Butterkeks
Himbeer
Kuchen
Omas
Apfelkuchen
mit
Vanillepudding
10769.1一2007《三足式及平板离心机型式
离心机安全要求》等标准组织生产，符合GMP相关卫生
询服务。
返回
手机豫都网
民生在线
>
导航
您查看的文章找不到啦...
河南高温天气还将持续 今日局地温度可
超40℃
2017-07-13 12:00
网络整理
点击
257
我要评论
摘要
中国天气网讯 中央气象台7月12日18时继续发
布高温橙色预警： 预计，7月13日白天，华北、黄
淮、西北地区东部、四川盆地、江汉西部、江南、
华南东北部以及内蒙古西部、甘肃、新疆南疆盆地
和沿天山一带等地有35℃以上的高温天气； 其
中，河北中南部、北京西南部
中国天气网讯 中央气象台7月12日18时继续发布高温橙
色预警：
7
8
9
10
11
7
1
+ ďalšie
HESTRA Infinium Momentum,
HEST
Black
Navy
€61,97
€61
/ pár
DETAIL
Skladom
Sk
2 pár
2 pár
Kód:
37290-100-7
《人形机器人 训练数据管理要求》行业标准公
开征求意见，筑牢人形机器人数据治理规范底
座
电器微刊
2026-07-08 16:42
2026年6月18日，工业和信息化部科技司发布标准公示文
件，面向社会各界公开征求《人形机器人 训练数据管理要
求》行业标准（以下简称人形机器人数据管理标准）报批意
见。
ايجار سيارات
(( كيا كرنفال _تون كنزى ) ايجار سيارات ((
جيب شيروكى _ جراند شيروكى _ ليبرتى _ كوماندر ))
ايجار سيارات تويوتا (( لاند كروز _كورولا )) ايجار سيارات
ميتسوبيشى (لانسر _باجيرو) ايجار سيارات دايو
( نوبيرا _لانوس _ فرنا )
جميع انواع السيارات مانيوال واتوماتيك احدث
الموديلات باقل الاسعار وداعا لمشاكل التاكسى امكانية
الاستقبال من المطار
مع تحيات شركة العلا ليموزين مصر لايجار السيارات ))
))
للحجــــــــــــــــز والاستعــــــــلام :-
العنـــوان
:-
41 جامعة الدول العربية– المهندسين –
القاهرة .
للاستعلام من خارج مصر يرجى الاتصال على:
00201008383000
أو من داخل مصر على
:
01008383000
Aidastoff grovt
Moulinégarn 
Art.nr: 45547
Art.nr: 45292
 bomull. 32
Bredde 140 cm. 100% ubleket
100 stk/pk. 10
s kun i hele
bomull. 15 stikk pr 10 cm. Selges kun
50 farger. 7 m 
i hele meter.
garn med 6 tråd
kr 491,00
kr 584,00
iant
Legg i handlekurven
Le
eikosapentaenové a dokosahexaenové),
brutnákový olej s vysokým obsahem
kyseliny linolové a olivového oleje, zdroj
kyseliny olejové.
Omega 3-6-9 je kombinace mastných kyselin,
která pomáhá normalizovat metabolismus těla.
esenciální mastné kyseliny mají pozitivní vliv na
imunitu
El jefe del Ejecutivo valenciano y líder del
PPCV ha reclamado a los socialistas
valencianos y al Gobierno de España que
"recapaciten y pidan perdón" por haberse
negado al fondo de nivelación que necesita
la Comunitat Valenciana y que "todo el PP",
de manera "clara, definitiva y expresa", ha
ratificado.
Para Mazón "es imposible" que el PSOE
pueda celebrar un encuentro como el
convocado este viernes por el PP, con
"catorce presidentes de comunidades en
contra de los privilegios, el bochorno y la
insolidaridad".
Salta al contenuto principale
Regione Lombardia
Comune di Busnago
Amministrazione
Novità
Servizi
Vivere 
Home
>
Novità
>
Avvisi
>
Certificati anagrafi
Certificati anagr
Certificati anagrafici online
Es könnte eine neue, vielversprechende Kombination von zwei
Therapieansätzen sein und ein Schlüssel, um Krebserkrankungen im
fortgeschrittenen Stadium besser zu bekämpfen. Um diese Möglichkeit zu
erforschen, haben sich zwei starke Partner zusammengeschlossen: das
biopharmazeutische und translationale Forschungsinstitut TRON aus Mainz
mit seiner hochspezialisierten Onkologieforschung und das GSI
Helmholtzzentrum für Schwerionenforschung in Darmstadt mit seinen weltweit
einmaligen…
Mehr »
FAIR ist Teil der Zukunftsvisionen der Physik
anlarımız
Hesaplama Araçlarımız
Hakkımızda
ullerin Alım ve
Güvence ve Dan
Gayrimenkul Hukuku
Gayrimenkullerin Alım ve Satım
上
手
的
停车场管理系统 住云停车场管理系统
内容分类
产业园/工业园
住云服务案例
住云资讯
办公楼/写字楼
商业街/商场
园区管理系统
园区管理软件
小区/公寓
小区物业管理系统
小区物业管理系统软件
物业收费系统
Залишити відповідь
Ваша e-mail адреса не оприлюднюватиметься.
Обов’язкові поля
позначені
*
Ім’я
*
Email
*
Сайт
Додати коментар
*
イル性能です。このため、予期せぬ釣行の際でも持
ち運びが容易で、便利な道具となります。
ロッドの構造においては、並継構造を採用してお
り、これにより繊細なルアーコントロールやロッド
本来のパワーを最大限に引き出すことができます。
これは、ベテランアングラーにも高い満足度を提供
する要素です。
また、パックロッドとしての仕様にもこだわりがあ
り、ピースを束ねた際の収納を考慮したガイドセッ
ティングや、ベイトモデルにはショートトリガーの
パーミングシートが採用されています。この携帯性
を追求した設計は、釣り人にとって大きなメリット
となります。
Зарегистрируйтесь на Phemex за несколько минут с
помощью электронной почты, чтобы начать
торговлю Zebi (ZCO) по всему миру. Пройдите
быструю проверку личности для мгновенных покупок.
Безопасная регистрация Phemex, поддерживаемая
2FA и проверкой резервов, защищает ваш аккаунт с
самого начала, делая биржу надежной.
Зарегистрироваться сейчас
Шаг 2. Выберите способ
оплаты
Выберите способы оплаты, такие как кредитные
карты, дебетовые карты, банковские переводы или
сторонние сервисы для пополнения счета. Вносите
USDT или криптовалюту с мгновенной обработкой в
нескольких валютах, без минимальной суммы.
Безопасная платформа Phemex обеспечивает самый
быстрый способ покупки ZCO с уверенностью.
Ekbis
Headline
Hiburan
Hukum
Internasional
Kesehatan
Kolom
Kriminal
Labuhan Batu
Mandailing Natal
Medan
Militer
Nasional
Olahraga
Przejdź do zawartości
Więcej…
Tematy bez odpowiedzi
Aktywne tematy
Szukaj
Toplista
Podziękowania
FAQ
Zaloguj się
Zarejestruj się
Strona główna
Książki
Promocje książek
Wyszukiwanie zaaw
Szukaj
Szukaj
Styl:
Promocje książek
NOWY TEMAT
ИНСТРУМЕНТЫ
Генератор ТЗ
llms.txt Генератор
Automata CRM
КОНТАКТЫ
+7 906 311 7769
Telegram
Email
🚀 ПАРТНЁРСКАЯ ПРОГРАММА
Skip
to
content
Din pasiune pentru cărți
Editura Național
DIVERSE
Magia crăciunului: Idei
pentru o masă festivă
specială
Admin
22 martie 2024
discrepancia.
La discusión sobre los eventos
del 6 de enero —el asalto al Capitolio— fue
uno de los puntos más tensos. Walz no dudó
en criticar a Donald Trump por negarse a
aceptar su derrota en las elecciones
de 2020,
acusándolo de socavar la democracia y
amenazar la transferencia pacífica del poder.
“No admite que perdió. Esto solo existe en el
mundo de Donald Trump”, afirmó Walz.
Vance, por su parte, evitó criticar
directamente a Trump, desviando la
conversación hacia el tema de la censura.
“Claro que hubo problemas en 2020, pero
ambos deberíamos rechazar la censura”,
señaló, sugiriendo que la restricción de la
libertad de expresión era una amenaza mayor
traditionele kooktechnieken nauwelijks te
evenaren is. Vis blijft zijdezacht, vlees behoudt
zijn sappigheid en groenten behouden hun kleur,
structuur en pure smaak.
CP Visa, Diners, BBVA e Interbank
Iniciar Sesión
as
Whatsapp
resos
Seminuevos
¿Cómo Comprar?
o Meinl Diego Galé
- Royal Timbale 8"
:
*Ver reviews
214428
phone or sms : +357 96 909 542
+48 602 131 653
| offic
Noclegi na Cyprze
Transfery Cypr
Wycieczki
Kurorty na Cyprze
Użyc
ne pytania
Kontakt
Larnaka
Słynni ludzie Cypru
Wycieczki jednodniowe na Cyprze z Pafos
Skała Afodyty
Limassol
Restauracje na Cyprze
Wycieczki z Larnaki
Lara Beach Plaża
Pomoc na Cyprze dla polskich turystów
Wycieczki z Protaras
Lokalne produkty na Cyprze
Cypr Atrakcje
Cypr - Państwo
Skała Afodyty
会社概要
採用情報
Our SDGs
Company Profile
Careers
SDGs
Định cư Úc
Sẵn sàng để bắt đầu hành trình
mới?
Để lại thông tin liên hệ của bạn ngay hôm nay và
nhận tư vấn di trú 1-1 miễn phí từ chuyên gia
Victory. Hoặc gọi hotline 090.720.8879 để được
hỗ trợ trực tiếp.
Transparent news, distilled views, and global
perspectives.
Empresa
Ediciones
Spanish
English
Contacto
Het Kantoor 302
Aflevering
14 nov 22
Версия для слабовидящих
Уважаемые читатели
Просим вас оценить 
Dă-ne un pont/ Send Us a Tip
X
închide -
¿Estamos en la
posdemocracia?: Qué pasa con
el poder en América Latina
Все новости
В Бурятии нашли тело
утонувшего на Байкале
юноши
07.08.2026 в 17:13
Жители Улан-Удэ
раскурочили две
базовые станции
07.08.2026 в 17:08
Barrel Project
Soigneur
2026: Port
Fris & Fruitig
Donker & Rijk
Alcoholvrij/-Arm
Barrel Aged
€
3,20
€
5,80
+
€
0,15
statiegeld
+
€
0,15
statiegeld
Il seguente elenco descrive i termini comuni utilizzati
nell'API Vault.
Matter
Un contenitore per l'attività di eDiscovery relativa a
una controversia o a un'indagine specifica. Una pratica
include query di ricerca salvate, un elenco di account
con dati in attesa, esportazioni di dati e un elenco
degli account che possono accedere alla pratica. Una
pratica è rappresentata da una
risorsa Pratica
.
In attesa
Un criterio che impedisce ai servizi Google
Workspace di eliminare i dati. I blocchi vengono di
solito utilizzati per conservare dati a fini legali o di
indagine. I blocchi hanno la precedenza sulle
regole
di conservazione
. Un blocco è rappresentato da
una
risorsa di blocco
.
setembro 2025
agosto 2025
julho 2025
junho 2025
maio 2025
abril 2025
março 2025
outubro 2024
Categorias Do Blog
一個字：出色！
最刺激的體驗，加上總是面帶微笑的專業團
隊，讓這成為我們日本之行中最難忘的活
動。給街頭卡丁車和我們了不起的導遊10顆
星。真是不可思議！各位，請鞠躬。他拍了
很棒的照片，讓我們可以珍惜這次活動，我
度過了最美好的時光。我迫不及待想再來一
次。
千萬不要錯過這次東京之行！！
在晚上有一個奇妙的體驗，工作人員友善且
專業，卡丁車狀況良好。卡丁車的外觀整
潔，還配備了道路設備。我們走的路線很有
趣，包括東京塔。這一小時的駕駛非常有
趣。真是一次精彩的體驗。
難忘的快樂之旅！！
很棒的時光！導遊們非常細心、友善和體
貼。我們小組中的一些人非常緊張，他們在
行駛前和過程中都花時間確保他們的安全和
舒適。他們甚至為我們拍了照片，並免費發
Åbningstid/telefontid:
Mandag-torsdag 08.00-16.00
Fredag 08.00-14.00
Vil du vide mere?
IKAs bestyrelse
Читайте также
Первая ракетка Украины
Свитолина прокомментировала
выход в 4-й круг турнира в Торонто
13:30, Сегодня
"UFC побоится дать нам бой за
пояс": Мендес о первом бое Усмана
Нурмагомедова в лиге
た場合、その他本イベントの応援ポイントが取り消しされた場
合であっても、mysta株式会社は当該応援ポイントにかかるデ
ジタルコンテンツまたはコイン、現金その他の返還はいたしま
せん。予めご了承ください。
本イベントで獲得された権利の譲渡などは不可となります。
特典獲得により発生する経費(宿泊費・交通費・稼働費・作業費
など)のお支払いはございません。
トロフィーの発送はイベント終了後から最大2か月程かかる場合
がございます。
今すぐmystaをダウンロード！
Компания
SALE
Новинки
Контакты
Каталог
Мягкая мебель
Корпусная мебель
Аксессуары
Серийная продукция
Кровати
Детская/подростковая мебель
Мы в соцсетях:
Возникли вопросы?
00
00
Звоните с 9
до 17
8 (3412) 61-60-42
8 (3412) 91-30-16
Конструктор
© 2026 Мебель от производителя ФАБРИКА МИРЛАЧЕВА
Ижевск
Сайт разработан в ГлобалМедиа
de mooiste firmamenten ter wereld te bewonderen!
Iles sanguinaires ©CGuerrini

--

__YOUR ASSIGNMENT__: Search the data above for the string "оплаты". Report every line where it is found.

__SOLUTION__:
оплаты
Выберите способы оплаты, такие как кредитные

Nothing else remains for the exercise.